Он пожал плечами и опять, только тише, повторил свое «так».
Я все понял. Ему, оборонявшему Сталинград солдату-саперу, казалось зазорным идти в услужение. Это решило вопрос. В тот же вечер он перетащил ко мне свой «сидор» и, узнав, что поручений никаких нет, сел у лампы и молча стал чистить автомат.

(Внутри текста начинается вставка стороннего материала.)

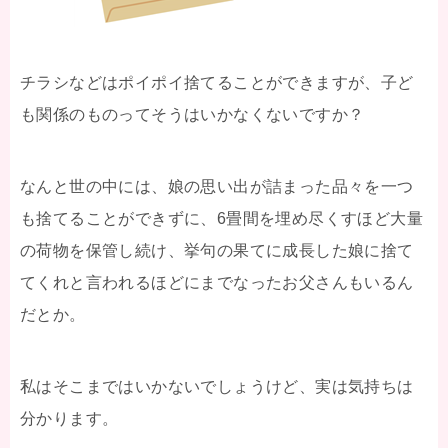
チラシなどはポイポイ捨てることができますが、子ど
も関係のものってそうはいかなくないですか？
なんと世の中には、娘の思い出が詰まった品々を一つ
も捨てることができずに、6畳間を埋め尽くすほど大量
の荷物を保管し続け、挙句の果てに成長した娘に捨て
てくれと言われるほどにまでなったお父さんもいるん
だとか。
私はそこまではいかないでしょうけど、実は気持ちは
分かります。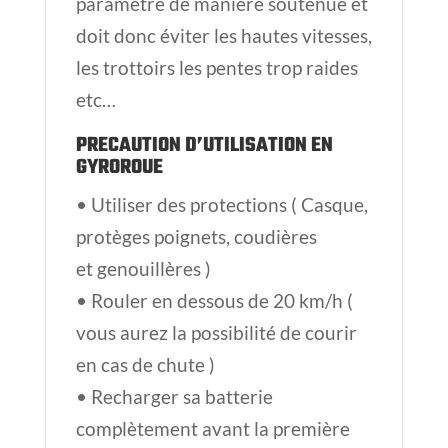
paramètre de manière soutenue et
doit donc éviter les hautes vitesses,
les trottoirs les pentes trop raides
etc…
PRECAUTION D’UTILISATION EN
GYROROUE
• Utiliser des protections ( Casque,
protèges poignets, coudières
et genouillères )
• Rouler en dessous de 20 km/h (
vous aurez la possibilité de courir
en cas de chute )
• Recharger sa batterie
complètement avant la première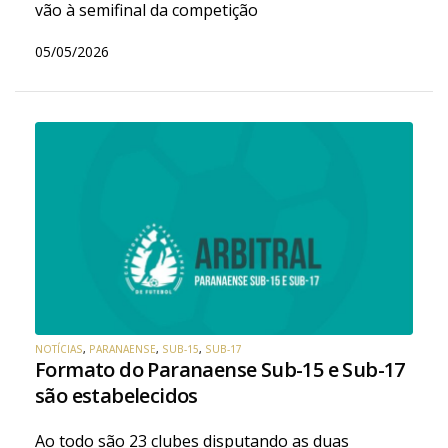
vão à semifinal da competição
05/05/2026
NOTÍCIAS
,
PARANAENSE
,
SUB-15
,
SUB-17
Formato do Paranaense Sub-15 e Sub-17
são estabelecidos
Ao todo são 23 clubes disputando as duas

Мы провоевали с ним недолго, всего четыре месяца — апрель, май, июнь и неполный июль. Вместе прошли от Буга до Одессы, потом попали на Днестр, оттуда в Польшу. Спали, ели, ходили на задания всегда вместе. Мы мало с ним разговаривали: он был молчалив и, даже выпивши, не становился болтливее. Иногда только чуть-чуть приоткроется — в душную ночь: когда не спится или в лесу у полузатухшего костра, — заговорит вдруг об Алтае, об охоте на медведя, о чем-то очень далеком от войны, и слушать его неторопливую, основательную, чуть стариковскую речь было бесконечно интересно. Особенно мне, насквозь городскому человеку. И сразу становилось как-то спокойно и уютно. Вообще, в нем было что-то, что невероятно притягивало к нему, — то ли невозмутимое спокойствие в любой обстановке, то ли умение всегда найти себе какое-то занятие, то ли желание всегда помочь, причем желание, исходившее не от его положения, а от его характера. Стремления услужить, чтоб угодить, в нем не было, просто он не мог спокойно видеть, как кто-нибудь в его присутствии делает что-нибудь плохо и неумело. Сам же он делал все хорошо, быстро и всегда с любовью.
Один только раз он оказался не на высоте — в течение часа варил в котелке трофейный кофе в зернах, а потом пришел и руками развел: «Ничего не понимаю, товарищ капитан… Варю, варю, а оно не разваривается…» Других неудач я не помню.